To married brother and sister Catholics, I urge you, if you are generous enough to live the Catholic Faith with great joy and for your family to be abundant and fruitful then do it quickly, before the Government bans large families and endorses the
Optimum Population Trust's two child per family quota campaign! I pray their plans fail! As it stands, the country's average birth rate is so low that the population is struggling to replace itself anyway, apart from Muslims, of course.

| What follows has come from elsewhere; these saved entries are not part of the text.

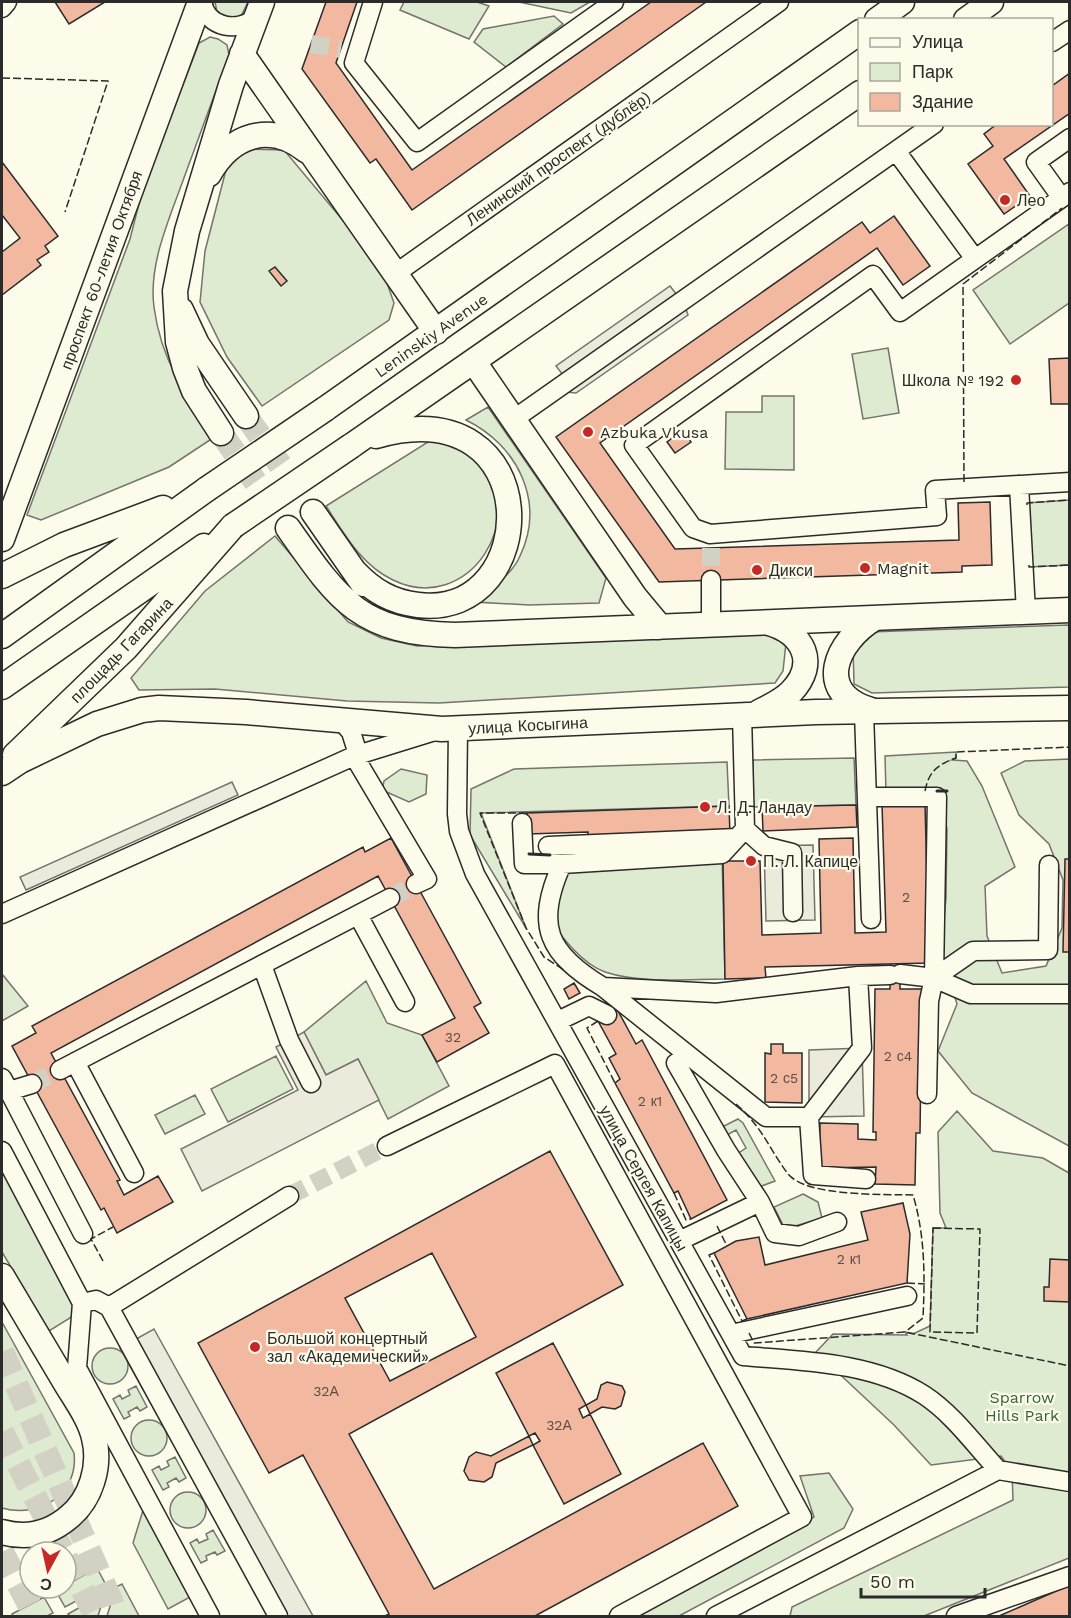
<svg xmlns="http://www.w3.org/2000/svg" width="1071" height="1618" font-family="'Work Sans',sans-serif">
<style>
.green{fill:#deebd1;stroke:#74746e;stroke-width:1.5}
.parking{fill:#eceadb;stroke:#74746e;stroke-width:1.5}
.building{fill:#f2b8a0;stroke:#2b2b2b;stroke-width:1.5;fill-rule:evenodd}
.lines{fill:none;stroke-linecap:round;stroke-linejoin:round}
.minor-tunnel{stroke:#d3d1c4;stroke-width:18;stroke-dasharray:18 9;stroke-linecap:butt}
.major-tunnel{stroke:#d3d1c4;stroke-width:24;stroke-dasharray:24 12;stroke-linecap:butt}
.minor-casing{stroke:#2b2b2b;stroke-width:21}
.major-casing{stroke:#2b2b2b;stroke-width:27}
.minor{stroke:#fdfbea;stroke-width:18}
.major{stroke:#fdfbea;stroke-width:24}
.major-bridge-casing{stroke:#2b2b2b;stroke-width:27;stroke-linecap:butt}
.major-bridge{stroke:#fdfbea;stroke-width:24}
.fence{stroke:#2b2b2b;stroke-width:1.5;stroke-dasharray:8 3;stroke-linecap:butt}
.wall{stroke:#2b2b2b;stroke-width:3}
.poi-dot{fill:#c62828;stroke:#fdfbea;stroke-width:2}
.labels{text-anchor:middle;stroke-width:4.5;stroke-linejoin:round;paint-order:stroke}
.number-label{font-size:14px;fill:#5d4e48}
.street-label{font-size:16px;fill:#2b2b2b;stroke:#fdfbea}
.poi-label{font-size:16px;fill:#2b2b2b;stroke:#fdfbea;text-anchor:start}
.park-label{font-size:16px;fill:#34623c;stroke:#fdfbea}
</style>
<rect width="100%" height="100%" fill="#fdfbea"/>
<path class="green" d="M215,2H248L241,16C231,19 226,19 217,12Z
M404,2H477L489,6L469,39L400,10Z
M519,2H590L571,13Z
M554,16L563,24L506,67L474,42L483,29Z
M210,37L218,39L227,45L229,55C214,95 200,135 185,175C171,215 148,263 154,307C161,361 185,394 216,436L169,467L41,520L27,515L130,239L142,192L199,43Z
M246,149L284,150L381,266L394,303L389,320L262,406L227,357L200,302L205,251L227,166Z
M1069,224V303L1010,344L973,290Z
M888,348L899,413L863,419L852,354Z
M762,396H794V470L725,469L726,412H762Z
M488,407L606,578L599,603L529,605L474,602C490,589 512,575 520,556C546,501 517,445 466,420Z
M431,440C444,445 463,449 473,458C536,514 468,617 393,580C361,565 344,533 326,506Z
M1069,500V565L1029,567L1027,503Z
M275,536L348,622L381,638L417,646L776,632L786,643L783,671L775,683L439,703L347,701L215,689L139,690L131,678L205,591Z
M1069,625V687L872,693L854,684L853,646L869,632Z
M956,752V758L952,760L967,761L982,786L1015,867L985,886L987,936L1002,973L1046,966L1062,928L1063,880L1049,844L1019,815L1001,773L1025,761L1069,759V1146L972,1093L938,1051L957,1004L941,950L946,898L947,828L926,791L886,793L885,756Z
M854,758L856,805L753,807V760Z
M727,762L729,806L481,813L526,928L470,835L471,789L514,769Z
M401,769L427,775L426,794L409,802L382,790L384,781Z
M722,854L725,979C687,979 642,984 605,972C582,964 561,936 548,918L562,864Z
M2,974L28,1006L2,1021Z
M366,981L387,1023L422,1035L449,1086L388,1119L358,1059L326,1075L304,1032Z
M276,1056L293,1089L228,1122L211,1089Z
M195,1095L205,1114L165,1134L155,1115Z
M957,1111L993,1151L1043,1158L1069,1173V1558L924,1616H790L792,1607L1013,1500L1012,1471L1001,1456L931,1465L894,1425L816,1352L833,1334L907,1335L905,1332L913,1334L930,1326L933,1228H946L940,1213L938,1132Z
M738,1119L743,1123L775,1181L759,1187L737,1154L746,1148L736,1130L727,1135L723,1133L724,1126Z
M2,1151L82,1303L70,1318L49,1331L2,1252Z
M803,1194L818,1202L822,1218L785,1229L774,1207Z
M2,1322L74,1453C79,1494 39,1519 2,1508Z
M92 1366a18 18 0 1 1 36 0a18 18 0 1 1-36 0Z
M136,1386L147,1407L140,1411L137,1407L128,1412L130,1416L124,1419L113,1399L120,1395L122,1399L130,1395L128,1390Z
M131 1438a18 18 0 1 1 36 0a18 18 0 1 1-36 0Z
M175,1457L186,1478L179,1482L176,1478L167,1483L169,1487L163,1490L152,1470L159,1466L161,1470L169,1466L167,1461Z
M829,1473L853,1509L844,1528L679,1616H637L814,1517L800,1476Z
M170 1510a18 18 0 1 1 36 0a18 18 0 1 1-36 0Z
M144,1507L192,1596L168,1609L133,1543Z
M213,1530L225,1551L217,1555L215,1552L206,1556L207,1560L201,1563L190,1543L197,1539L199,1543L208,1539L206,1534Z
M97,1568L106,1585L65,1607L56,1591L66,1588V1585Z
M122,1584L139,1616H107L116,1587Z
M105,1593L98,1616H70L68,1614Z
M44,1597L53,1613L47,1616H14L12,1614Z"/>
<path class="parking" d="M670,286L677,295L563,375L556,366Z
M686,309L688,315L576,393L566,392Z
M232,782L238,795L26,890L20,877Z
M813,845L815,920L766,921L764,846Z
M304,1032L326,1075L358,1059L379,1100L202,1191L181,1149L298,1090L276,1047Z
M862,1048L864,1116L809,1117V1050Z
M154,1329L313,1616H269L120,1348Z"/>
<path class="building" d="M55,2H105L69,24Z
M326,2H357L336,63L412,170L651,2H706L412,210L376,159L370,163L302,69Z
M1070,73V113L1004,159L1030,196L1004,214L968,164L993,146L984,134L997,124H1052V86Z
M2,162L58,236L45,246L49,252L37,260L41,265L2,295V252L20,238L2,215Z
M894,216L930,266L903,285L877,248L600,443L675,549L959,540L958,503L990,502L992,565L962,566V572L659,582L556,437L862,222L870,233Z
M275,267L287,281L281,286L269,271Z
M1070,358V404H1051L1049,359Z
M683,430L691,442L675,453L667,442Z
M925,803L929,963L765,967L766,978L725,979L723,861H760L762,935L821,933L819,839L853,838L855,933L886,932L882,804Z
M856,805L857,827L763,831L762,807Z
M729,806L730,835L588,840V832L528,834L527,813Z
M391,838L481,1003L474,1007L489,1033L437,1062L422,1035L455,1018L378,876L51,1053L120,1180L117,1181L124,1195L158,1176L173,1202L117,1233L104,1208L101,1210L12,1046L36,1033L32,1026L363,847L365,852Z
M1065,859H1070V952H1063Z
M890,964H900V989H922L920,1133H916L915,1185L875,1184L876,1167L819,1168L820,1123L858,1124V1139L876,1140V1132H873L875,989H890Z
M574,983L580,993L569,999L564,989Z
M617,1009L636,1044L642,1040L727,1200L691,1219L678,1191L674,1193L615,1083L620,1079L609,1058L616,1054L598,1021Z
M771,1044H783V1053H802V1103L765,1102V1053L771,1054Z
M550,1151L623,1285L349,1434L434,1589L703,1443L738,1506L535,1616H385L389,1614L303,1455L269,1473L198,1343ZM432,1253L476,1337L390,1381L345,1298Z
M903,1203L910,1234L907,1283L747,1319L714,1253L736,1241L759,1237L765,1265L868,1240L861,1212Z
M1050,1259L1070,1260V1302L1044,1301V1287H1049Z
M553,1343L586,1405L579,1409L583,1418L590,1414L621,1474L564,1504L533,1445L540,1441L535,1433L529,1436L496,1373Z
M607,1382L622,1386L625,1392L621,1406L615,1409L602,1407L590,1414L586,1405L597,1399L601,1385Z
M529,1436L533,1445L496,1463L492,1477L484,1482L469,1480L464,1471L469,1457L476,1452L491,1456Z
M1070,1585V1616H999Z"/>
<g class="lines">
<path class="minor-tunnel" d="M311,44L341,49
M711,548V580
M390,898L416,884
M32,1084L60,1070
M289,1196L387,1146"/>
<path class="major-tunnel" d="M246,416L313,512
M221,433L288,528
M2,1352L112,1603L116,1616
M2,1432L63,1552
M2,1552L35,1616
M66,1558L96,1616"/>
<g class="minor-casing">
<path id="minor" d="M202,2C207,28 239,34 257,16
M373,2L354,63L417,142L614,2
M2,8L7,2
M1052,42L1070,30
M896,151L975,259
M1070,192L900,312L873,275L634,445L693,528L710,534L937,516L935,490L1070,482
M1061,197L1036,162L1070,138
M395,274L779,2
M514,419L934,124
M1019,485L1026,612
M711,580V625
M864,712L871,919
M742,715L745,829L764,846L792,853L793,912
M341,720L351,732L357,751L354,756L427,879L416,884
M458,728L457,814L459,831L475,874L743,1356C803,1361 872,1362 924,1395C953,1414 975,1445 998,1470
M869,797H937L934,978L929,1001L927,1094
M522,823L524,864H562
M548,846L737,838
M2,914L354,756L435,731
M358,915L405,1002
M262,965L289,1040L311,1083
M900,974L934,978L973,951L1048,950L1049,865
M858,976L862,1048L809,1117H766L603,987L716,993Z
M858,976L890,975
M934,978L971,994H1070
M603,987C548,954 534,926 562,864L722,854L745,829
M558,1021L589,1006L607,1015
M75,1062L134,1173
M676,1063L726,1150L760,1202L679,1241
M60,1070L390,898
M2,1078L9,1091L32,1084
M9,1091L83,1234
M809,1117L813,1175L866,1179
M387,1146L555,1064L802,1517L619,1616
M2,1151L82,1303L77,1368L210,1616
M760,1202L775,1233L799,1236L837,1222
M82,1303L96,1300L109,1307L278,1616
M109,1307L289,1196
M731,1334L907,1296
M998,1470L1070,1482
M716,1616L998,1470
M956,1616L1070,1576"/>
</g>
<g class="major-casing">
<path id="major" d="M877,20L902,2
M966,20L991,2
M242,54L436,332
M209,174C231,135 270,121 307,151
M181,310L197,344L246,416
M474,362L635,597L660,627
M325,409L860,32
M221,433L194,391L185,368L178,342L175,291L187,231L231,85L262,2
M351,446L860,93
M313,512L363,584
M288,528C339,601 360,633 455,635L1070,610
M2,539L200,2
M355,572C373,591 392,602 418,605C543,620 549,387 376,436
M2,576L64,545L163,508
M2,636L207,489
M2,687L204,546
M871,710C813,693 836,641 875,618
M759,712C771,706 782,701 791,692C819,663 803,633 769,623
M15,755L126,648L233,526
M2,773L20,761L97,724L142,710L159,708L246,712L442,729L816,712L1070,708
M2,1276C23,1311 44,1347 65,1382C75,1399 90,1419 94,1438C101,1466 91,1499 69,1517C49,1534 27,1539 2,1532"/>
</g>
<use href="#minor" class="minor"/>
<use href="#major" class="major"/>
<g class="major-bridge-casing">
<path id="major-bridge" d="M207,489L325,409
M233,526L351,446"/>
</g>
<use href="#major-bridge" class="major-bridge"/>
<path class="fence" d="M2,78L108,81L65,212
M964,482L963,284L1062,208
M1027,505V503L1070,500
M1029,565V567L1070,565
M925,791C929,771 937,765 956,758V752L1070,747
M747,806L762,807
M527,813H480L526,928L544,957L564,970
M598,1021L587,1028L615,1083
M736,1104C763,1128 768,1147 788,1174C807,1197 884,1194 913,1195C925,1235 925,1276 923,1318L905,1332
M674,1193L686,1220L691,1219
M717,1226L727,1246
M933,1228L980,1229L977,1333L930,1332Z
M714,1253L709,1255L742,1321L747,1319
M103,1261L91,1239L113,1227
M907,1283L925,1284
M749,1333L754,1343L905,1332L1070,1366"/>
<path class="wall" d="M937,791H947
M529,854L550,855"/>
</g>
<g class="poi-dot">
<circle cx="1005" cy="200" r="6"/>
<circle cx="1016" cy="380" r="6"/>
<circle cx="588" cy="432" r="6"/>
<circle cx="865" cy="568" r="6"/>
<circle cx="757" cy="570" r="6"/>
<circle cx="705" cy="807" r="6"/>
<circle cx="751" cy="861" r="6"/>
<circle cx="255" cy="1347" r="6"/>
</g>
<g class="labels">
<g class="number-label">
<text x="906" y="902">2</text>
<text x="453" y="1042">32</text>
<text x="898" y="1061">2 с4</text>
<text x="784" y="1083">2 с5</text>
<text x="650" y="1106">2 к1</text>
<text x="849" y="1264">2 к1</text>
<text x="326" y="1396">32А</text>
<text x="559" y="1430">32А</text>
</g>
<g class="street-label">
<text transform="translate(558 158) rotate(-35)" y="6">Ленинский проспект (дублёр)</text>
<text transform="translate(101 270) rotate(-70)" y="6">проспект 60-летия Октября</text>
<text transform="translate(431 335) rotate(-35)" y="6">Leninskiy Avenue</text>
<text transform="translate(121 650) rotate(-46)" y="6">площадь Гагарина</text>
<text transform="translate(528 725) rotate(-3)" y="6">улица Косыгина</text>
<text transform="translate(644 1178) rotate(61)" y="6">улица Сергея Капицы</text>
</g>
<g class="poi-label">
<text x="1017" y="206">Лео</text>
<text x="1004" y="386" text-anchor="end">Школа № 192</text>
<text x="600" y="438">Azbuka Vkusa</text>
<text x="877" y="574">Magnit</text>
<text x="769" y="576">Дикси</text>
<text x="717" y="813">Л. Д. Ландау</text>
<text x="763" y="867">П. Л. Капице</text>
<text x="267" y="1344">Большой концертный<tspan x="267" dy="18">зал «Академический»</tspan></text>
</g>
<g class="park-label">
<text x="1022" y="1403">Sparrow<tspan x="1022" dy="18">Hills Park</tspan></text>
</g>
</g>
<rect width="1071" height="1618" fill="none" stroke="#2b2b2b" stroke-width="6"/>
<rect x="858" y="18" width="195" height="108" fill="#fdfbea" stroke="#a9a89e" stroke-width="1.5"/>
<rect x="870" y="38" width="30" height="9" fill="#fdfbea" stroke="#a9a89e" stroke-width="1.5"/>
<text x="912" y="48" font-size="18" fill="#2b2b2b">Улица</text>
<rect x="870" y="63" width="30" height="18" fill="#deebd1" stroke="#a9a89e" stroke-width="1.5"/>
<text x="912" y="78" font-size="18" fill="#2b2b2b">Парк</text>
<rect x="870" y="93" width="30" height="18" fill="#f2b8a0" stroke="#a9a89e" stroke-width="1.5"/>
<text x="912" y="108" font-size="18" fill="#2b2b2b">Здание</text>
<g transform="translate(48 1570) rotate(188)"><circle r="28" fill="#fdfbea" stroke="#a9a89e" stroke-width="1.5"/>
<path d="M0-4.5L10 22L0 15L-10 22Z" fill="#c62828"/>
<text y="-9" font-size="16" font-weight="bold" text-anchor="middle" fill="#2b2b2b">С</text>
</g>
<path d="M861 1588v9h124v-9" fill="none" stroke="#2b2b2b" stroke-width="3"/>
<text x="870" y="1588" font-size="18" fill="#2b2b2b" stroke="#fdfbea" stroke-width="4.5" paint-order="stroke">50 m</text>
</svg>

Ultimately, this family and families like them are also the Church's answer to the proposal to legalise 'gay marriage', because they have refused to go with either the 'spirit of the age' or its evil pseudo-religious twin, the 'spirit of Vatican II' and are immensely loyal sons and daughters of the Church. Both the 'spirit of the age' and the 'spirit of Vatican II' divorced both marriage and human sexuality from their primary function - the procreation of new life - children. It will, perhaps, surprise nobody to hear that they attend the Traditional Latin Mass every Sunday at 9am at their local parish Church in Northamptonshire. May God bless them and all couples who are open to the gift of new life and who endeavour to be faithful to God's loving plan for them. May their holiness of life continue to awaken in the hearts of men and women the flame of hope and the light of the Gospel. If we refuse God's gift of life then it is us who are poor and in the words of St Paul, 'to be most pitied'. I know that some will read this and call me a vile hypocrite because I'm not married and I have no children. All I ask you to do is pray for me, a poor sinner, that God may complete His work in me, for His Eternal Glory. It's incredible to see what you can make out of a white van, isn't it!?